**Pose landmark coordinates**
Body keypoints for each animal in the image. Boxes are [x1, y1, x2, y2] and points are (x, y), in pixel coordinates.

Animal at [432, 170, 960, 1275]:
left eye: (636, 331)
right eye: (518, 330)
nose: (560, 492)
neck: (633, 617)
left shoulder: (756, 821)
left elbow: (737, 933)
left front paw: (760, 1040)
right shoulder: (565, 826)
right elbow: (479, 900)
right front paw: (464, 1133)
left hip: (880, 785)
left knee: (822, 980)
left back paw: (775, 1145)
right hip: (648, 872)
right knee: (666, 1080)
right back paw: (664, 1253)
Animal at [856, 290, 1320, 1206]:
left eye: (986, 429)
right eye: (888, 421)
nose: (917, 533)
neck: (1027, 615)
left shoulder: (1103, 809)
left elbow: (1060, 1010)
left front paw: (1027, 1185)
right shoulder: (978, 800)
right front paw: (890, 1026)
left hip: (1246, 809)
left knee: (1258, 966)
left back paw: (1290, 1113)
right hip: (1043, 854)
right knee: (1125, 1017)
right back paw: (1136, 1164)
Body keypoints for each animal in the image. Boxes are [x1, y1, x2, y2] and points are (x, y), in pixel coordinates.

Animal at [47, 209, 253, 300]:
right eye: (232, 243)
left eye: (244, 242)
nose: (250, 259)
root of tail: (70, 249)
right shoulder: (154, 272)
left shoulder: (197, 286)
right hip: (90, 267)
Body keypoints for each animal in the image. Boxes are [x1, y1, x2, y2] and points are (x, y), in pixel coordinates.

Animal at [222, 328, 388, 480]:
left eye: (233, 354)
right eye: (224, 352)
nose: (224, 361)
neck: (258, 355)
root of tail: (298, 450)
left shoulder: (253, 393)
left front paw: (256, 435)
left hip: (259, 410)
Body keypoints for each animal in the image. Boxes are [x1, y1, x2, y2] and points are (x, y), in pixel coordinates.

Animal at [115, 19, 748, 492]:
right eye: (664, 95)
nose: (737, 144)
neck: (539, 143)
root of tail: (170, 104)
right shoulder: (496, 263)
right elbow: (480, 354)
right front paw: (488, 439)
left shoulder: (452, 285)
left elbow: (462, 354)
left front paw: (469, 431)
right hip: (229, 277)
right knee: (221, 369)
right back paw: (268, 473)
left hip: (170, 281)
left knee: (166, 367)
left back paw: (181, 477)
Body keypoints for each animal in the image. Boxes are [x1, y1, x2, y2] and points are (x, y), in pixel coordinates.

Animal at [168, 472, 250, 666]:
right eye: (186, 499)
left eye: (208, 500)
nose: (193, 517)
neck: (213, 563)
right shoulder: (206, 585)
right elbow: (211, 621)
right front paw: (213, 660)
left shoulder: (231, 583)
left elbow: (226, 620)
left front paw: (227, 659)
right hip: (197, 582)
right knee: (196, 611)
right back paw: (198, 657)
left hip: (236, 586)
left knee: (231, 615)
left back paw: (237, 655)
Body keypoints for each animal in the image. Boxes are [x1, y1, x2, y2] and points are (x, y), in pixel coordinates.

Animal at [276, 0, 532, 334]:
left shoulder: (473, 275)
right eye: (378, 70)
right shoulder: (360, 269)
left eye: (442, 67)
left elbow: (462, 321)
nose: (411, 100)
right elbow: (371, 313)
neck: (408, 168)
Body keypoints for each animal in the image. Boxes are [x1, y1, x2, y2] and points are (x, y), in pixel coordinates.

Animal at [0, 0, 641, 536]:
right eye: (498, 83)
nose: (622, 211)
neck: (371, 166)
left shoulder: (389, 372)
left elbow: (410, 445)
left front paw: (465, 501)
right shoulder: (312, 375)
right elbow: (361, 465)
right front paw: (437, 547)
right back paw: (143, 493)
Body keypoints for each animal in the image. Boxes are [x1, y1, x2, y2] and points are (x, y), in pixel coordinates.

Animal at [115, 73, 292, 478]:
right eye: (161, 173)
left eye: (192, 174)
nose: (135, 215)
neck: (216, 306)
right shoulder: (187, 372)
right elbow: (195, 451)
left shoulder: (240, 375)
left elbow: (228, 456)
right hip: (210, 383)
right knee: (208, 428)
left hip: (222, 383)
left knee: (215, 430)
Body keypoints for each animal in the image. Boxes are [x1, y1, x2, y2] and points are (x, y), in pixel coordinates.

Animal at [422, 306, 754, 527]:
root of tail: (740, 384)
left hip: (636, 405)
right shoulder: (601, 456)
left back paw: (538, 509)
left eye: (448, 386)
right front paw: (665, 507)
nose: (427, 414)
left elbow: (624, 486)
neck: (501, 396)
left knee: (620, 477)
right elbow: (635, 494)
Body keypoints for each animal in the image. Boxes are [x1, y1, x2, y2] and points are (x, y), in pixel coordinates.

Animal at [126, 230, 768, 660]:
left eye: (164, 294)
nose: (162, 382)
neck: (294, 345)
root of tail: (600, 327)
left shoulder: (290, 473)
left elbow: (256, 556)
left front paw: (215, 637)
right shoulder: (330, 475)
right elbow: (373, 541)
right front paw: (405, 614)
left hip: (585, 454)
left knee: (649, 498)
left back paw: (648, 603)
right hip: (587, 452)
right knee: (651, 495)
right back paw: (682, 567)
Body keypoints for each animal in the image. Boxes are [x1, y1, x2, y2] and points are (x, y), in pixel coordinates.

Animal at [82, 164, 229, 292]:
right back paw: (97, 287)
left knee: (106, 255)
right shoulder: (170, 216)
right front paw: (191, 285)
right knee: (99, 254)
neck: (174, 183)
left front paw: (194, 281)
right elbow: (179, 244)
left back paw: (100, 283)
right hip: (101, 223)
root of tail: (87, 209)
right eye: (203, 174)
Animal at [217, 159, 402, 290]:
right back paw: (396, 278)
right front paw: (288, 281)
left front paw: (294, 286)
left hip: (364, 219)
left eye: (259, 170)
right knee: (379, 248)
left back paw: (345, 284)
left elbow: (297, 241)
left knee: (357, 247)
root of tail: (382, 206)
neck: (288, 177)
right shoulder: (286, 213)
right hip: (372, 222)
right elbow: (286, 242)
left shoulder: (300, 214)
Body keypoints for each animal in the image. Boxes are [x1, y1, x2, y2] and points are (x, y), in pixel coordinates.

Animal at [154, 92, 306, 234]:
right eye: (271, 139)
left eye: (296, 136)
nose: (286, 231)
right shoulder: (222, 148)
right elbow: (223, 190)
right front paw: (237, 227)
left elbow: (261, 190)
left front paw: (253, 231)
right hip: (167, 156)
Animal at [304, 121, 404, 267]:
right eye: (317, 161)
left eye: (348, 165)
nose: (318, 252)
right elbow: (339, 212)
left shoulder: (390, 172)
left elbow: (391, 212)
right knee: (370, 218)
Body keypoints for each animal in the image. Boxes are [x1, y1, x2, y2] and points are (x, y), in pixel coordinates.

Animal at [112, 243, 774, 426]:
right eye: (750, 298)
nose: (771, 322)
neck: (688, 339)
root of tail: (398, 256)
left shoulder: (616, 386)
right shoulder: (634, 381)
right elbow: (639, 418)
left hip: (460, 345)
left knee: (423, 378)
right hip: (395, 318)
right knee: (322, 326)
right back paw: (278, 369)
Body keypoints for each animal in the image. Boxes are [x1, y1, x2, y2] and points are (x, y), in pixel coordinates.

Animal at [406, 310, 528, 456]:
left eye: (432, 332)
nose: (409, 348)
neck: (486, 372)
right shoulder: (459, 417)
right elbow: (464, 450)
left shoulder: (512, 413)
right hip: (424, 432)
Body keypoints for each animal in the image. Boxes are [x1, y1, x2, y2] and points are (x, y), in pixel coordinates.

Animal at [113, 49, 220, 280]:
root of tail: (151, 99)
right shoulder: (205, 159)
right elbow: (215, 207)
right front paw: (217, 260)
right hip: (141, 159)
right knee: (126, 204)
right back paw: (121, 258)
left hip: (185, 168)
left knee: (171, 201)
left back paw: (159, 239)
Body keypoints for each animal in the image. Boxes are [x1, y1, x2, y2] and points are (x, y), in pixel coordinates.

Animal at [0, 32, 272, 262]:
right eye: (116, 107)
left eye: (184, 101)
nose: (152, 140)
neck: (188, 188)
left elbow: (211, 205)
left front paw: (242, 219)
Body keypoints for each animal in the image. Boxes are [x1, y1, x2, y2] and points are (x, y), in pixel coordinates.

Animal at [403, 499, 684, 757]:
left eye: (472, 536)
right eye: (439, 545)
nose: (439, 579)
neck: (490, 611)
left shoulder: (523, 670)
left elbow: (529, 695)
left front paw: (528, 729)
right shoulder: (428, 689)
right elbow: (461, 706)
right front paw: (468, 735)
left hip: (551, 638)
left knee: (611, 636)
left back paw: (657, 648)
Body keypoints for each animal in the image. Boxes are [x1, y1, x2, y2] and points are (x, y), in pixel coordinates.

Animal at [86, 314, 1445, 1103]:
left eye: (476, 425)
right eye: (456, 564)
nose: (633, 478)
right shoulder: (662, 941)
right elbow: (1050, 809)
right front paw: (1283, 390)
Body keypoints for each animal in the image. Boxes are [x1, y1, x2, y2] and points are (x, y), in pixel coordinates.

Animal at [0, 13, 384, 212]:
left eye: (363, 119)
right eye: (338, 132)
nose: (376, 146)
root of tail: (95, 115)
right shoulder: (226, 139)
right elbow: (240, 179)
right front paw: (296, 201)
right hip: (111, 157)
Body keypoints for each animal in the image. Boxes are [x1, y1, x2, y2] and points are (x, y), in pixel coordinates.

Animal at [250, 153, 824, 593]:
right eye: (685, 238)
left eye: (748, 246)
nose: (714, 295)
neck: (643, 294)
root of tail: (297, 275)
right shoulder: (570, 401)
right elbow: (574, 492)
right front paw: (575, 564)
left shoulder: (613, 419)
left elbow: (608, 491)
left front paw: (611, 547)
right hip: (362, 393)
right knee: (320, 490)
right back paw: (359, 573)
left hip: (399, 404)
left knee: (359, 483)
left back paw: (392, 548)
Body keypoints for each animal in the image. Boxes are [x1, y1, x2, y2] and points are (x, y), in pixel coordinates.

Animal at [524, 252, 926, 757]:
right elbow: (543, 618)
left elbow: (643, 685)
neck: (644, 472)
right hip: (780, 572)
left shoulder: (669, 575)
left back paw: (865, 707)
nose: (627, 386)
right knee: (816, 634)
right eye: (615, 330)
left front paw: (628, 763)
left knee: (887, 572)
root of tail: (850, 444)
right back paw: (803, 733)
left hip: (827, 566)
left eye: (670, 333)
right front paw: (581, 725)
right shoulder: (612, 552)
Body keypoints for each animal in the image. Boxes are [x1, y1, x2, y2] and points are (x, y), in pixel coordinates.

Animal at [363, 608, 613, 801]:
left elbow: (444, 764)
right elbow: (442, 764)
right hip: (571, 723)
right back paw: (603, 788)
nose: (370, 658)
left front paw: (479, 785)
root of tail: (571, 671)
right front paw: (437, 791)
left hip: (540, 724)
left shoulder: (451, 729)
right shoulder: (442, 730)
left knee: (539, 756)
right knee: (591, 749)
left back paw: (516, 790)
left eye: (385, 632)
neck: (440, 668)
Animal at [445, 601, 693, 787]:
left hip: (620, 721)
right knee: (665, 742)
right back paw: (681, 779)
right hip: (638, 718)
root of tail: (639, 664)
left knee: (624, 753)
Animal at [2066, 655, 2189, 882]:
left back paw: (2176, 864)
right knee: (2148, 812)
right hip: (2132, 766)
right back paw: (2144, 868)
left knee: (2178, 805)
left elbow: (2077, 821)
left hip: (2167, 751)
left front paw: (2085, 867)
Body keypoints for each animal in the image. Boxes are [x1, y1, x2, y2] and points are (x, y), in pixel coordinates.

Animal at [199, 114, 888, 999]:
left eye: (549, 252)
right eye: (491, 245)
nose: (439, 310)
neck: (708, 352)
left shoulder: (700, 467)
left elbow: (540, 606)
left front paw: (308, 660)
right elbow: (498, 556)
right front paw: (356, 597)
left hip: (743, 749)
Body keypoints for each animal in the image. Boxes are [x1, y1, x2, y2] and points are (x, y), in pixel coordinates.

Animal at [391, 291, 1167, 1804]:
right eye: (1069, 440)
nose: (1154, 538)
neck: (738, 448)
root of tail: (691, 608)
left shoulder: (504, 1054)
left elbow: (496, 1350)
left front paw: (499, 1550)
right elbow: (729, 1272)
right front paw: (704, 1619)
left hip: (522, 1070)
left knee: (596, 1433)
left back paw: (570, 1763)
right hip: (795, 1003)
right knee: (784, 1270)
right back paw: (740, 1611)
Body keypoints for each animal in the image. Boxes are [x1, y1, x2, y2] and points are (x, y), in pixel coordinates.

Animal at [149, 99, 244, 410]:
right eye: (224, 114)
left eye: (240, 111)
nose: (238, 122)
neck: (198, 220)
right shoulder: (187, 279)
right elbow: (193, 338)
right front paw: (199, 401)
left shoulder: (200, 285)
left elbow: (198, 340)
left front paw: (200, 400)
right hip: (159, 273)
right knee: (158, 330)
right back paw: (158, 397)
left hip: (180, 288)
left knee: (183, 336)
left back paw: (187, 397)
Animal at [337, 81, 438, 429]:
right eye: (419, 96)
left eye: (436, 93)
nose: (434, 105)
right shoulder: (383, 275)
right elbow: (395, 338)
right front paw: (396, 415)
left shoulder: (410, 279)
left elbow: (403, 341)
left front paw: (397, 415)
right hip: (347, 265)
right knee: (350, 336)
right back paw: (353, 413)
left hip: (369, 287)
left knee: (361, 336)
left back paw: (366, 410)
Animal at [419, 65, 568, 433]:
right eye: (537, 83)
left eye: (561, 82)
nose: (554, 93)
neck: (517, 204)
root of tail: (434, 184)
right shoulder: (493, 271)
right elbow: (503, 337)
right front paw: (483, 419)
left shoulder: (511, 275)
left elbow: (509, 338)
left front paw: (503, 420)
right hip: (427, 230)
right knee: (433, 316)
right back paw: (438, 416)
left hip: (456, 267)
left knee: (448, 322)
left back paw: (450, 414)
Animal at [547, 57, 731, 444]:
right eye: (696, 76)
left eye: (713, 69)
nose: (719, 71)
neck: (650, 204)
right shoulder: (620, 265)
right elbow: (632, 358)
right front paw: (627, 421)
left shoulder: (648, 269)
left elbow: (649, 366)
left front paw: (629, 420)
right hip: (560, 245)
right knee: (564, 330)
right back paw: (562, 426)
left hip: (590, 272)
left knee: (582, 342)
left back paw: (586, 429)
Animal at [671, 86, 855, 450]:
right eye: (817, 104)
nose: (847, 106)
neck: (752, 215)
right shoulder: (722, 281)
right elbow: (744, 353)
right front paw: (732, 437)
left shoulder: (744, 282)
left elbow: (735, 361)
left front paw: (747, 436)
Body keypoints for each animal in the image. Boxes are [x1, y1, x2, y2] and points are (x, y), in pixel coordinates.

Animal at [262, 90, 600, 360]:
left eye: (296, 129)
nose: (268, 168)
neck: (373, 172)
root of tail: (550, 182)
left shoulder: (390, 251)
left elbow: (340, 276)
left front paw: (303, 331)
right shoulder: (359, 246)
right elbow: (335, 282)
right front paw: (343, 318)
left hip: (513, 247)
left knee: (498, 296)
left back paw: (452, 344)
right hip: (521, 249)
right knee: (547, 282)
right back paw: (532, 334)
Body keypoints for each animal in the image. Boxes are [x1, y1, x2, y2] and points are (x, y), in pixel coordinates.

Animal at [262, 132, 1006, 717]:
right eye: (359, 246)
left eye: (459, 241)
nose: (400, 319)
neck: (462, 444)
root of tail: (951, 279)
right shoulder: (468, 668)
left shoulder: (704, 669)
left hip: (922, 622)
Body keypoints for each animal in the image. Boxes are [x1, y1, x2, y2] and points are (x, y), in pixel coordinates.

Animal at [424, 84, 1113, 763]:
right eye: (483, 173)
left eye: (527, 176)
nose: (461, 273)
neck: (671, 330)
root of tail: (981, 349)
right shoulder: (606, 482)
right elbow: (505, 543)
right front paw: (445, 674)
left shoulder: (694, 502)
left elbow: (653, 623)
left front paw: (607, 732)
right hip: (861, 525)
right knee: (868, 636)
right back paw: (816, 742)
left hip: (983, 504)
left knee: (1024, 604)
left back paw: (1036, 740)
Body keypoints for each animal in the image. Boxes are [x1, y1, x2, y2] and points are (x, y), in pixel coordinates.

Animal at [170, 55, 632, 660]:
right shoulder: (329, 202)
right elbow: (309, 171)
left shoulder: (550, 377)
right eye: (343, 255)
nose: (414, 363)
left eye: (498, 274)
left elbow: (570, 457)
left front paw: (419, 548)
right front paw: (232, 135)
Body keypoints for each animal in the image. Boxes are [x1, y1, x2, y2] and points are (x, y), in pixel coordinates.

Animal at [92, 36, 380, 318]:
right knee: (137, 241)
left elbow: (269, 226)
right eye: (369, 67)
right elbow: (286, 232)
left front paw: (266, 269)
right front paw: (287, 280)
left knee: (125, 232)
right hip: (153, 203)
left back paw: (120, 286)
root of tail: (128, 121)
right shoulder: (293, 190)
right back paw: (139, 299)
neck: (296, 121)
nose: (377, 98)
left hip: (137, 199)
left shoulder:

**Work request**
Copy the records above exactly, beginning at the line that contains "left front paw: (628, 763)" and stopping after the line that contains "left hip: (743, 749)".

**Written solution**
left front paw: (628, 763)
left knee: (887, 572)
root of tail: (850, 444)
right back paw: (803, 733)
left hip: (827, 566)
left eye: (670, 333)
right front paw: (581, 725)
right shoulder: (612, 552)
Body keypoints for each animal in the image. Boxes are [x1, y1, x2, y2] and points are (x, y), in pixel coordinates.

Animal at [363, 608, 613, 801]:
left elbow: (444, 764)
right elbow: (442, 764)
right hip: (571, 723)
right back paw: (603, 788)
nose: (370, 658)
left front paw: (479, 785)
root of tail: (571, 671)
right front paw: (437, 791)
left hip: (540, 724)
left shoulder: (451, 729)
right shoulder: (442, 730)
left knee: (539, 756)
right knee: (591, 749)
left back paw: (516, 790)
left eye: (385, 632)
neck: (440, 668)
Animal at [445, 601, 693, 787]:
left hip: (620, 721)
right knee: (665, 742)
right back paw: (681, 779)
right hip: (638, 718)
root of tail: (639, 664)
left knee: (624, 753)
Animal at [2066, 655, 2189, 882]:
left back paw: (2176, 864)
right knee: (2148, 812)
right hip: (2132, 766)
right back paw: (2144, 868)
left knee: (2178, 805)
left elbow: (2077, 821)
left hip: (2167, 751)
left front paw: (2085, 867)
Body keypoints for each animal in the image. Boxes are [x1, y1, x2, y2] and points are (x, y), in pixel coordinates.

Animal at [199, 114, 888, 999]:
left eye: (549, 252)
right eye: (491, 245)
nose: (439, 310)
neck: (708, 352)
left shoulder: (700, 467)
left elbow: (540, 606)
left front paw: (308, 660)
right elbow: (498, 556)
right front paw: (356, 597)
left hip: (743, 749)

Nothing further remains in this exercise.